**PROBLEM TO SOLVE**
Copy each line of the listing below where the word "subsubtitle" turns up.

─── RECORDS TO USE ───

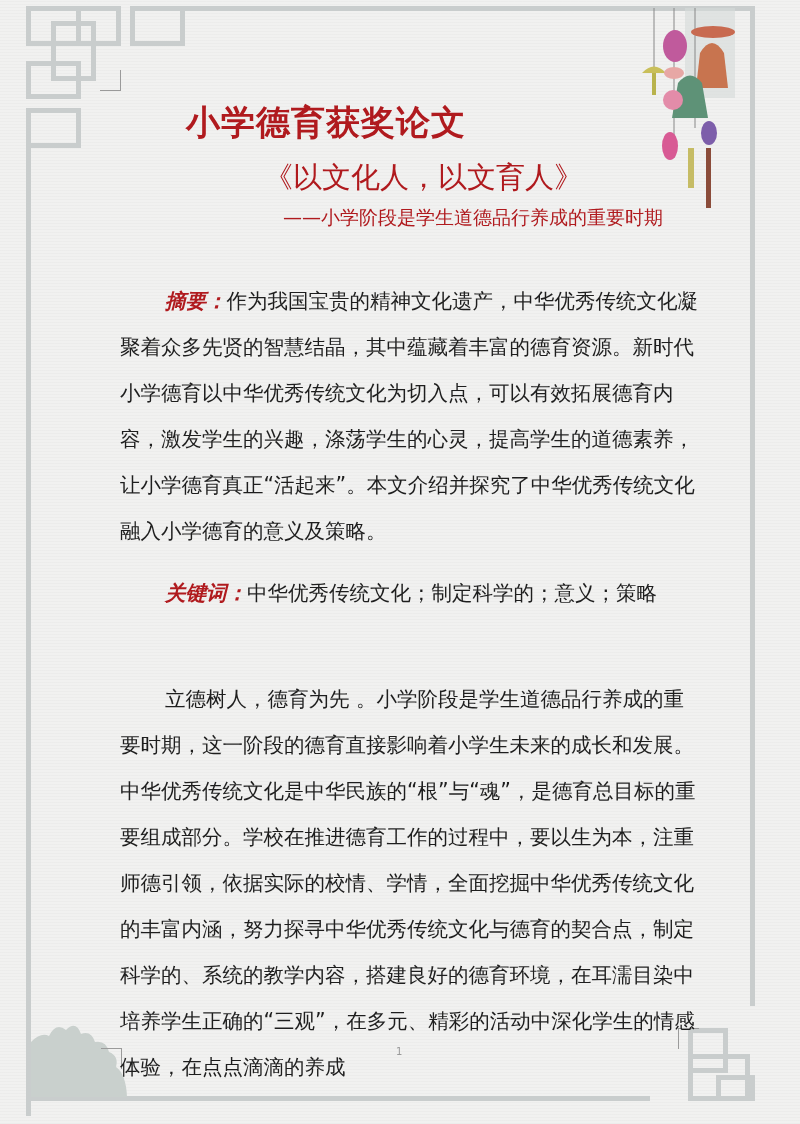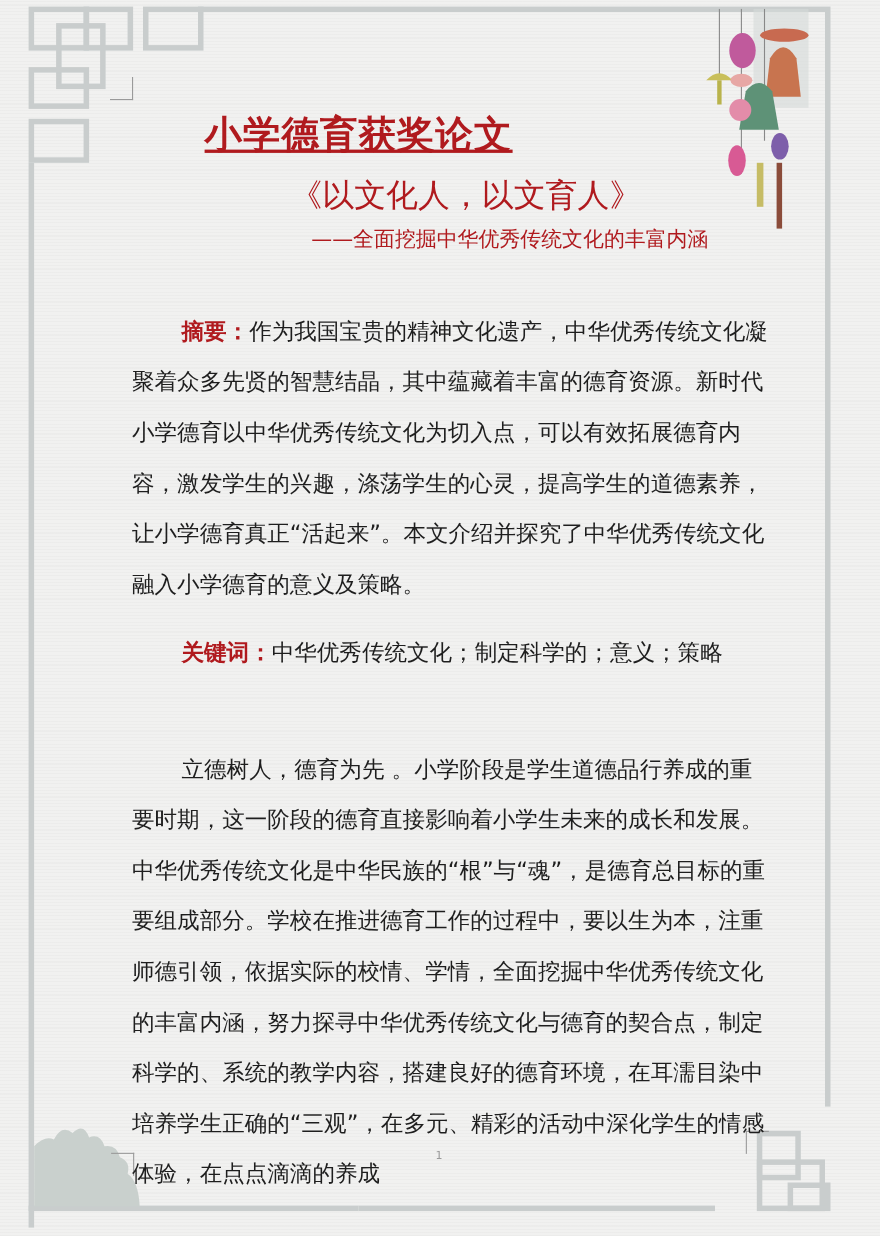--- a/index.html
+++ b/index.html
@@ -14,7 +14,7 @@
   .crop-mark { position: absolute; border-color: #9a9a9a; border-style: solid; border-width: 0; }
   .title {
     position: absolute; top: 100px; left: 0; width: 652px; text-align: center;
-    font-size: 34px; font-weight: bold; color: #b01a1e; letter-spacing: 1px; text-decoration: underline;
+    font-size: 34px; font-weight: bold; color: #b01a1e; letter-spacing: 1px;
   }
   .subtitle {
     position: absolute; top: 158px; left: 264px;

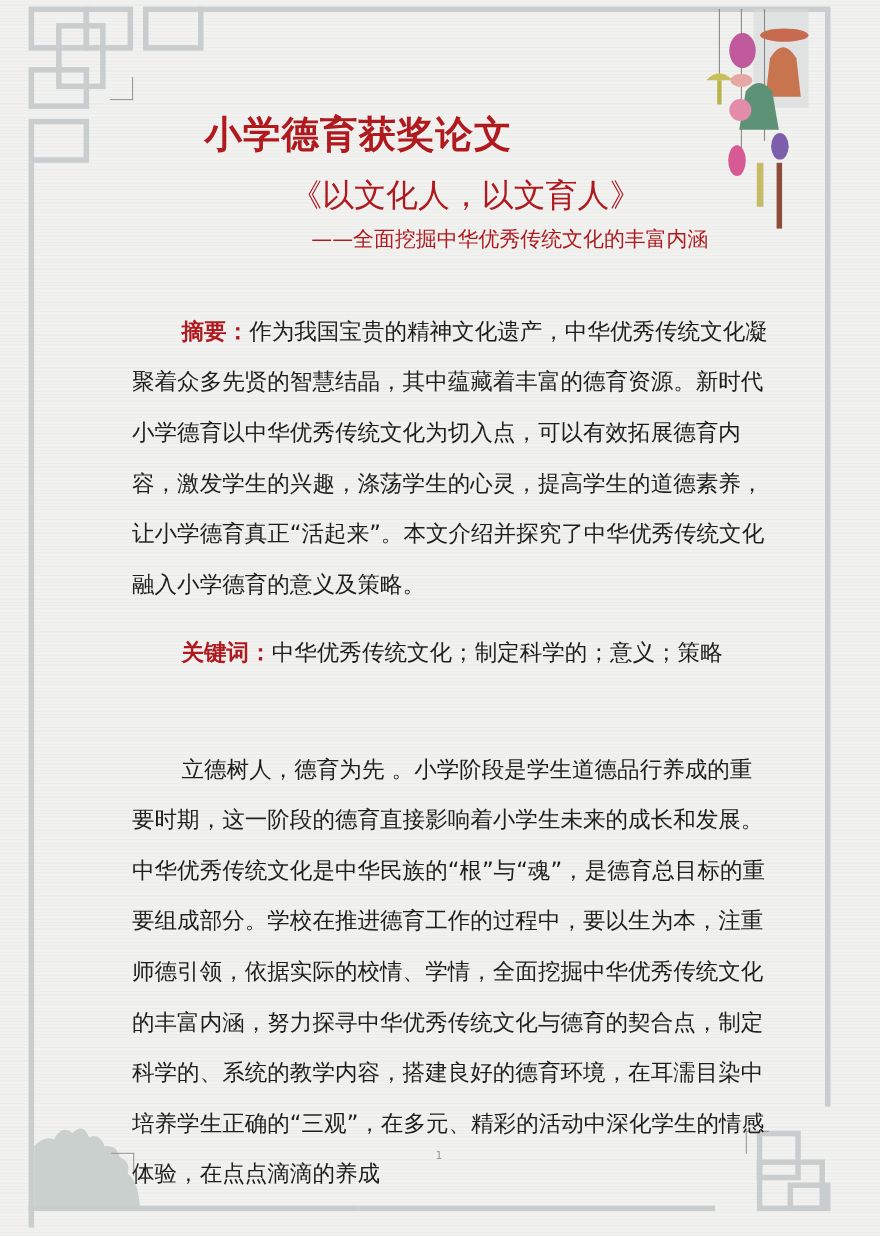--- a/index.html
+++ b/index.html
@@ -98,7 +98,7 @@
 
 <div class="title">小学德育获奖论文</div>
 <div class="subtitle">《以文化人，以文育人》</div>
-<div class="subsubtitle">——全面挖掘中华优秀传统文化的丰富内涵</div>
+<div class="subsubtitle">——小学阶段是学生道德品行养成的重要时期</div>
 
 <div class="body-text indent" style="top:278px; padding-left:0; text-indent:45px;">
   <span class="label-red">摘要</span><span class="label-red">：</span><span>作为我国宝贵的精神文化遗产，中华优秀传统文化凝聚着众多先贤的智慧结晶，其中蕴藏着丰富的德育资源。新时代小学德育以中华优秀传统文化为切入点，可以有效拓展德育内容，激发学生的兴趣，涤荡学生的心灵，提高学生的道德素养，让小学德育真正“活起来”。本文介绍并探究了中华优秀传统文化融入小学德育的意义及策略。</span>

───

**PROBLEM SOLUTION**
-<div class="subsubtitle">——全面挖掘中华优秀传统文化的丰富内涵</div>
+<div class="subsubtitle">——小学阶段是学生道德品行养成的重要时期</div>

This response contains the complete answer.